◆ What to do ◆
Present each line of the entries below that holds the word "style".

◆ Listed entries ◆
=-=-=

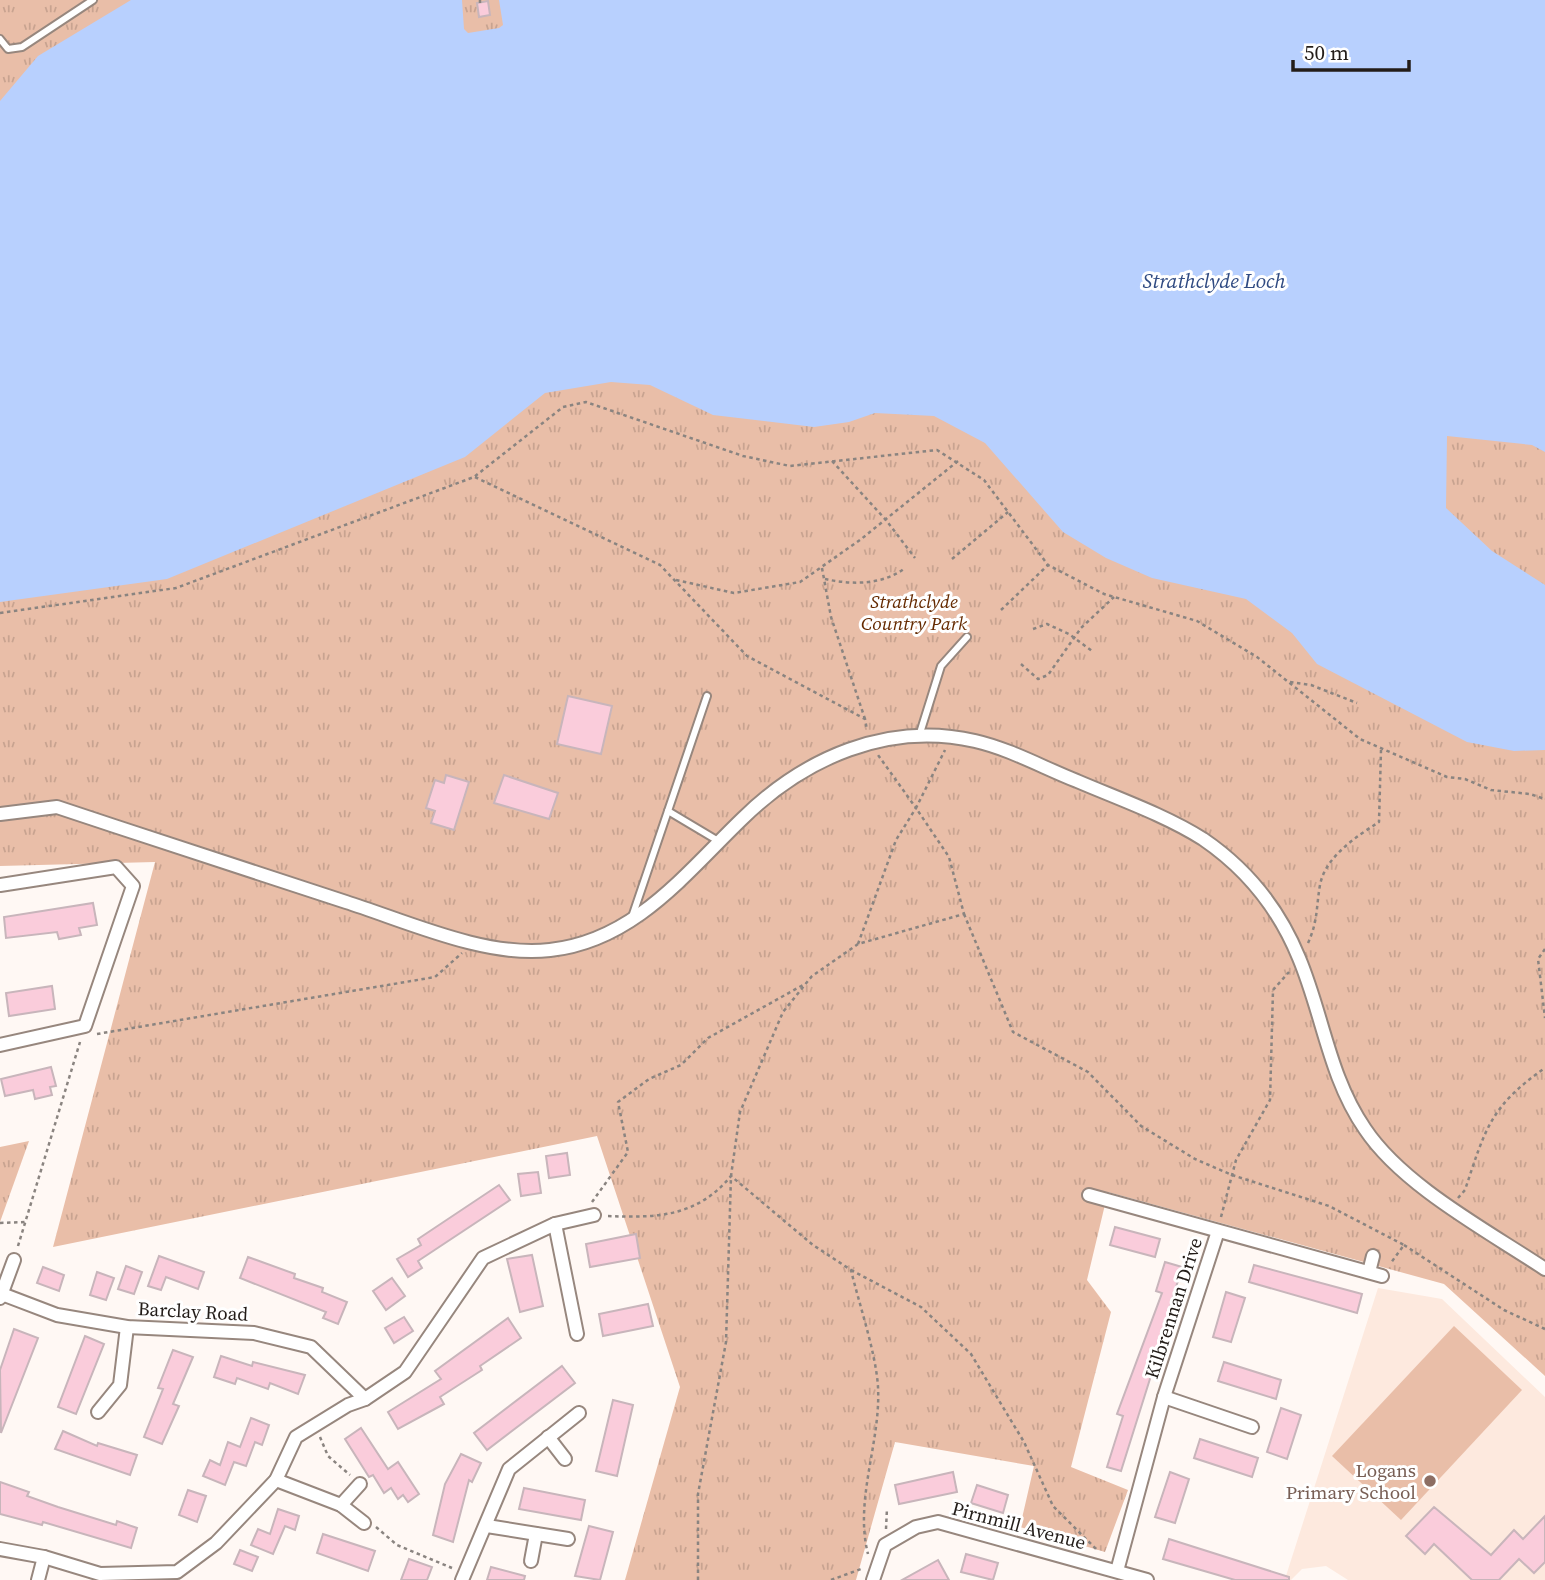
<svg xmlns="http://www.w3.org/2000/svg" width="1545" height="1580" viewBox="0 0 1545 1580" font-family="'Source Serif 4',serif">
  <defs>
    <pattern id="park-tufts" width="24" height="20" patternUnits="userSpaceOnUse" patternTransform="scale(1.75)"><rect width="24" height="20" fill="#e9bea8"/><path d="M3 7l-1-3M5 7V3M7 7l1-3M15 17l-1-3M17 17v-4M19 17l1-3" fill="none" stroke="#c8a390"/></pattern>
  </defs>
  <rect width="100%" height="100%" fill="#fff8f4"/>
  <polygon fill="#fde9de" points="1378,1288 1442,1299 1545,1397 1545,1580 1348,1580 1326,1566 1302,1569 1291,1580 1285,1579"/>
  <g fill="url(#park-tufts)">
    <polygon points="0,0 1545,0 1545,1376 1444,1284 1108,1192 1087,1280 1111,1312 1071,1467 1128,1490 1105,1552 1020,1527 1034,1466 895,1442 856,1580 625,1580 680,1387 597,1136 53,1247 155,862 0,866"/>
    <polygon points="29,1141 0,1222 0,1147"/>
  </g>
  <polygon fill="#e9bea8" points="1454,1326 1522,1390 1401,1520 1332,1456"/>
  <polygon fill="#b8d0fe" points="131,0 462,0 464,29 468,33 499,28 503,25 499,0 1545,0 1545,452 1532,445 1447,436 1446,508 1492,551 1545,585 1545,750 1514,751 1467,742 1317,664 1292,633 1246,599 1152,578 1106,558 1063,532 985,443 934,416 875,413 849,422 814,427 713,415 650,385 611,382 545,393 465,457 167,579 0,602 0,101 38,56"/>
  <g fill="#faccdb" stroke="#c8b5bb" stroke-width="2">
    <polygon points="488,1 490,15 479,17 477,3"/>
    <polygon points="568,696 612,706 601,754 557,744"/>
    <polygon points="446,775 469,782 454,830 431,823 435,811 426,808 435,780 444,783"/>
    <polygon points="504,775 558,793 549,819 494,803"/>
    <polygon points="93,903 97,925 79,928 81,935 59,939 57,932 6,938 4,917"/>
    <polygon points="52,986 55,1009 9,1016 6,993"/>
    <polygon points="51,1067 56,1086 50,1087 52,1095 35,1099 33,1090 5,1096 1,1079"/>
    <polygon points="567,1153 570,1175 549,1178 546,1156"/>
    <polygon points="538,1172 541,1193 521,1196 518,1174"/>
    <polygon points="499,1185 510,1200 418,1261 422,1268 408,1277 397,1259 421,1245 418,1239"/>
    <polygon points="1115,1227 1160,1239 1155,1257 1110,1245"/>
    <polygon points="636,1234 640,1258 590,1267 586,1244"/>
    <polygon points="532,1255 543,1306 520,1312 507,1259"/>
    <polygon points="159,1256 204,1272 198,1289 166,1277 161,1290 148,1286"/>
    <polygon points="248,1257 295,1274 294,1278 323,1288 322,1292 347,1302 338,1324 323,1318 326,1312 240,1278"/>
    <polygon points="1165,1262 1182,1267 1169,1311 1171,1312 1121,1471 1107,1467 1123,1416 1117,1414 1162,1293 1156,1291"/>
    <polygon points="1254,1265 1362,1294 1357,1313 1249,1282"/>
    <polygon points="126,1266 142,1272 134,1294 118,1289"/>
    <polygon points="43,1267 64,1275 59,1291 37,1283"/>
    <polygon points="97,1272 114,1278 106,1300 90,1295"/>
    <polygon points="392,1278 405,1296 386,1310 373,1291"/>
    <polygon points="1226,1292 1245,1298 1231,1342 1213,1337"/>
    <polygon points="648,1304 653,1326 603,1336 599,1314"/>
    <polygon points="404,1317 413,1331 394,1343 385,1328"/>
    <polygon points="508,1318 521,1338 480,1366 482,1370 440,1397 444,1404 398,1429 388,1412 441,1379 435,1371"/>
    <polygon points="14,1329 38,1338 1,1433 0,1370"/>
    <polygon points="85,1336 104,1344 76,1414 58,1407"/>
    <polygon points="173,1350 193,1357 173,1404 179,1406 162,1444 144,1437 163,1389 158,1388"/>
    <polygon points="221,1356 252,1366 253,1362 305,1375 298,1394 270,1383 268,1389 237,1378 235,1384 214,1377"/>
    <polygon points="1224,1362 1281,1380 1276,1399 1218,1381"/>
    <polygon points="562,1366 575,1383 487,1450 474,1433"/>
    <polygon points="613,1400 633,1405 617,1476 596,1471"/>
    <polygon points="1281,1408 1301,1415 1287,1459 1267,1452"/>
    <polygon points="251,1418 269,1425 262,1445 255,1442 246,1466 234,1462 225,1485 203,1476 210,1460 220,1465 228,1442 240,1447"/>
    <polygon points="361,1428 388,1469 398,1462 419,1494 408,1502 403,1495 398,1499 391,1488 384,1493 373,1475 369,1477 345,1439"/>
    <polygon points="63,1431 97,1446 98,1443 137,1455 130,1475 55,1449"/>
    <polygon points="1200,1439 1258,1458 1252,1477 1194,1458"/>
    <polygon points="461,1454 481,1463 472,1482 469,1480 453,1542 433,1535 445,1484"/>
    <polygon points="953,1472 957,1492 899,1504 895,1485"/>
    <polygon points="1170,1472 1189,1479 1175,1523 1155,1517"/>
    <polygon points="0,1482 29,1492 27,1496 58,1507 116,1525 117,1521 137,1528 131,1548 43,1522 42,1525 0,1514"/>
    <polygon points="977,1485 1008,1495 1003,1513 971,1503"/>
    <polygon points="524,1488 585,1500 581,1520 519,1509"/>
    <polygon points="188,1490 206,1496 197,1522 179,1515"/>
    <polygon points="1434,1507 1491,1555 1514,1530 1523,1539 1545,1516 1545,1562 1534,1573 1519,1559 1499,1580 1472,1580 1434,1544 1425,1554 1406,1536"/>
    <polygon points="278,1509 299,1516 295,1530 285,1526 273,1554 251,1545 258,1529 270,1534"/>
    <polygon points="589,1526 613,1532 600,1580 575,1576"/>
    <polygon points="323,1534 375,1551 368,1571 317,1553"/>
    <polygon points="1169,1539 1289,1577 1289,1580 1235,1580 1163,1559"/>
    <polygon points="240,1550 258,1557 252,1571 234,1564"/>
    <polygon points="966,1554 998,1563 993,1580 961,1572"/>
    <polygon points="409,1559 432,1567 427,1580 401,1580"/>
    <polygon points="938,1560 949,1580 902,1580"/>
    <polygon points="491,1567 525,1576 524,1580 487,1580"/>
  </g>
  <g fill="none" stroke-linecap="round" stroke-linejoin="round">
    <defs>
      <g id="service">
        <polyline points="0,39 8,49 22,47 93,0"/>
        <polyline points="920,733 941,666 967,637"/>
        <polyline points="668,811 720,842"/>
        <polyline points="632,917 707,696"/>
      </g>
      <g id="minor">
        <path d="M0 814 57 807C153 839 249 870 346 902 406 921 486 958 550 950 634 941 685 874 742 819 804 758 888 721 975 741 1010 749 1044 768 1077 781 1119 799 1165 815 1203 839 1247 869 1279 909 1299 958 1323 1015 1329 1077 1365 1129 1403 1186 1488 1231 1545 1269"/>
        <polyline points="0,885 116,867 133,886 85,1026 0,1045"/>
        <polyline points="1089,1195 1382,1276"/>
        <polyline points="555,1224 577,1334"/>
        <polyline points="1369,1272 1373,1256"/>
        <polyline points="2,1294 57,1315 127,1327 254,1333 311,1347 365,1399"/>
        <polyline points="0,1298 14,1260"/>
        <polyline points="1164,1397 1252,1427"/>
        <polyline points="98,1412 120,1385 127,1327"/>
        <polyline points="548,1437 565,1459"/>
        <polyline points="276,1480 341,1505 364,1523"/>
        <polyline points="341,1505 360,1484"/>
        <polyline points="487,1526 568,1539"/>
        <polyline points="0,1549 44,1557 100,1574 177,1572 216,1543 276,1480 296,1437 348,1405 365,1399 405,1372 483,1258 555,1224 594,1215"/>
        <polyline points="531,1561 536,1534"/>
        <polyline points="1117,1571 1164,1397 1218,1231"/>
        <polyline points="38,1580 44,1557"/>
        <polyline points="462,1580 509,1469 579,1413"/>
        <polyline points="873,1580 885,1545 916,1527 938,1522 1147,1580"/>
      </g>
    </defs>
    <use href="#service" stroke="#97877e" stroke-width="10"/>
    <use href="#minor" stroke="#97877e" stroke-width="16"/>
    <g stroke="#8a8480" stroke-width="2.5" stroke-dasharray="3.5 3.5" stroke-linecap="butt">
      <polyline points="480,0 480,3"/>
      <polyline points="832,461 886,520 915,558"/>
      <polyline points="475,477 660,565 747,656 865,719 867,730"/>
      <polyline points="952,559 1008,512"/>
      <polyline points="822,568 831,617 865,719"/>
      <path d="M825 579C852 585 883 585 905 568"/>
      <polyline points="676,580 734,593 800,582 860,540 958,461"/>
      <polyline points="1001,610 1048,565"/>
      <polyline points="0,613 176,588 474,477 563,407 586,402 743,456 790,466 937,450 984,480 1048,565 1104,594 1197,621 1257,657 1360,739 1447,777 1465,779 1491,790 1530,794 1545,799"/>
      <polyline points="1033,629 1047,624 1069,634 1092,651"/>
      <polyline points="1021,664 1038,679 1048,675 1081,628 1114,597"/>
      <polyline points="1290,682 1311,685 1357,703"/>
      <polyline points="964,914 1013,1032 1088,1072 1141,1126 1195,1159 1232,1175 1329,1206 1404,1245 1390,1264"/>
      <path d="M1308 943C1318 921 1316 908 1320 885 1325 857 1357 836 1379 822L1381 750"/>
      <polyline points="858,944 896,840 916,808 878,755"/>
      <polyline points="1545,949 1538,959 1545,1018"/>
      <polyline points="97,1034 435,977 462,953"/>
      <path d="M1458 1198 1465 1190C1485 1130 1490 1106 1545 1068"/>
      <polyline points="592,1202 628,1152 618,1102 649,1079 681,1065 708,1038 803,985"/>
      <path d="M608 1216C657 1218 697 1217 731 1176L813 1245 851 1270C859 1304 876 1353 878 1387 881 1442 854 1500 868 1554"/>
      <polyline points="1221,1217 1236,1160 1270,1100 1273,990 1289,972"/>
      <polyline points="0,1223 25,1222"/>
      <polyline points="1404,1245 1504,1310 1545,1329"/>
      <polyline points="18,1246 80,1042"/>
      <polyline points="851,1270 921,1307 971,1354 1024,1442 1053,1506 1098,1551"/>
      <polyline points="320,1437 328,1456 350,1475"/>
      <polyline points="376,1527 397,1545 452,1568"/>
      <polyline points="886,1529 887,1508"/>
      <polyline points="698,1580 698,1494 726,1342 731,1176 740,1112 783,1012 812,976 858,944 964,914 949,857 916,808 945,750"/>
      <polyline points="831,1580 861,1569"/>
    </g>
    <use href="#service" stroke="#fff" stroke-width="6"/>
    <use href="#minor" stroke="#fff" stroke-width="12"/>
  </g>
  <circle fill="#8d6e63" stroke="#fff" stroke-width="2.5" cx="1430" cy="1481" r="7"/>
  <g text-anchor="middle" dominant-baseline="central" stroke-width="6" stroke-linejoin="round" paint-order="stroke">
    <g font-size="19" font-style="italic" fill="#652a00" stroke="#fff">
      <text x="914" y="601">Strathclyde<tspan x="914" dy="22">Country Park</tspan></text>
    </g>
    <g font-size="19" fill="#231d19" stroke="#fff">
      <text transform="translate(1173 1308) rotate(-72)">Kilbrennan Drive</text>
      <text transform="translate(193 1311) rotate(3)">Barclay Road</text>
      <text transform="translate(1019 1525) rotate(15)">Pirnmill Avenue</text>
    </g>
    <g font-size="19" fill="#785e54" stroke="#fff" text-anchor="end">
      <text x="1416" y="1470">Logans<tspan x="1416" dy="22">Primary School</tspan></text>
    </g>
    <g font-size="21" font-style="italic" fill="#304b82" stroke="#fff">
      <text x="1214" y="280">Strathclyde Loch</text>
    </g>
  </g>
  <path d="M1293 60v10h116v-10" fill="none" stroke="#231d19" stroke-width="3.5"/>
  <text x="1304" y="60" font-size="21" fill="#231d19" stroke="#ffffff" stroke-width="5" paint-order="stroke">50 m</text>
</svg>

=-=-=

◆ Solution ◆
    <g font-size="19" font-style="italic" fill="#652a00" stroke="#fff">
    <g font-size="21" font-style="italic" fill="#304b82" stroke="#fff">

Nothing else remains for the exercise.